■ Exercise prompt
Reproduce word for word the part of the passage on human nature that begins with "For decades now, we" and ends with "Hard (Thomas Hobbes)".

==== Quoted passage

For decades now, we have witnessed a push towards the idea that humans are fundamentally good at heart.

 

The massive international bestseller, Human kind by Rutger Bregman, even goes as far as trying (and failing) to debunk the Milgram experiments and other important works showing that, well, pure goodness certainly isn’t the one and only feature of humanity. There are disturbing and dark aspects as well, and we can’t just wish them away.

 

Here are the four main ideas that shape much of modern thinking about these matters—plus another, better way of looking at it.

 

Humans Are Bad and Need to Be Governed Hard (Thomas Hobbes)

 

Left to their own devices, humans will revert to their basest nature; therefore, they need a strong government to keep them in check.

 

Thomas Hobbes thought that in the natural state, humans will revert to a constant state of “war of all against all.” Hence the necessity for a strong government that keeps this savagery in check for the benefit of all.

 

This view certainly has merit: human communities need some form of policing to prevent evil from spreading. Otherwise, you won’t just have crime, but criminal networks, and ultimately, a corrupted society.

========
==== Excerpted records

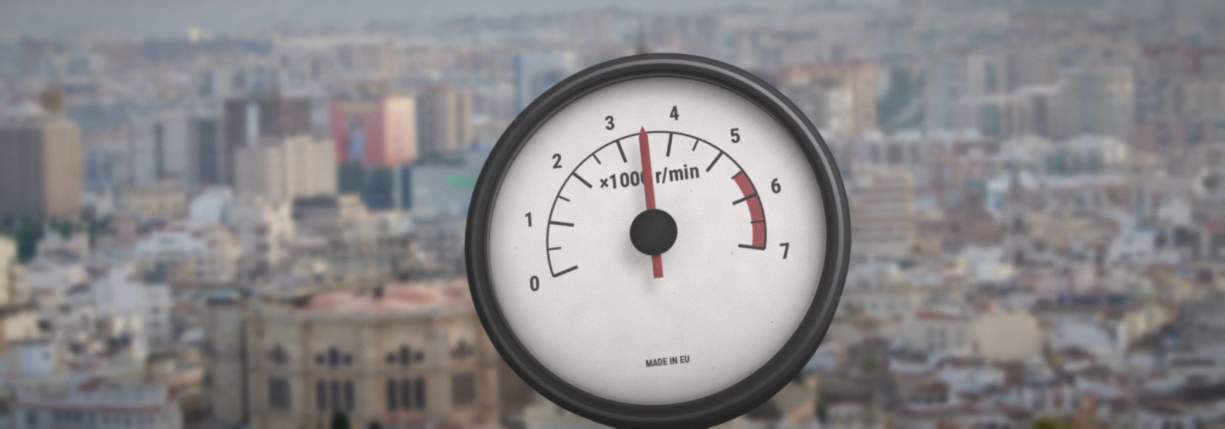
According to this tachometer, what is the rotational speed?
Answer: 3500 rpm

========
==== Excerpted records

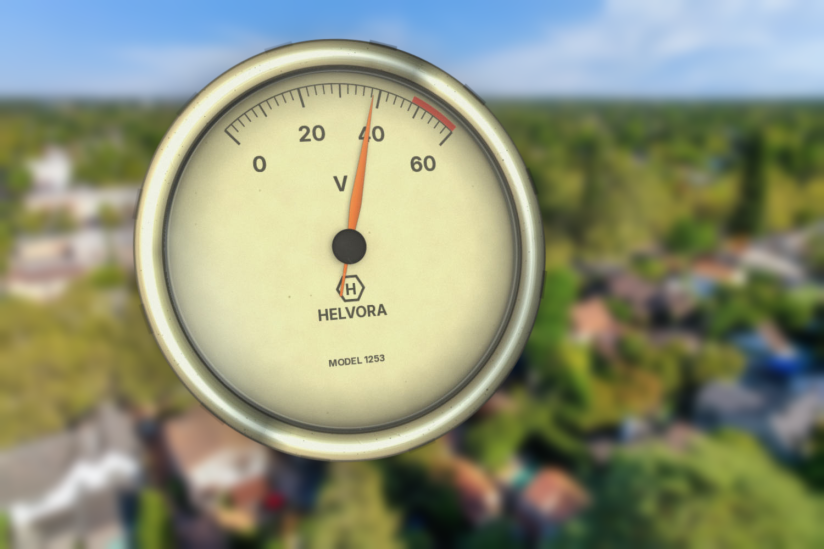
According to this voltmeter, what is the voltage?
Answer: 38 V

========

■ Written response
For decades now, we have witnessed a push towards the idea that humans are fundamentally good at heart.

 

The massive international bestseller, Human kind by Rutger Bregman, even goes as far as trying (and failing) to debunk the Milgram experiments and other important works showing that, well, pure goodness certainly isn’t the one and only feature of humanity. There are disturbing and dark aspects as well, and we can’t just wish them away.

 

Here are the four main ideas that shape much of modern thinking about these matters—plus another, better way of looking at it.

 

Humans Are Bad and Need to Be Governed Hard (Thomas Hobbes)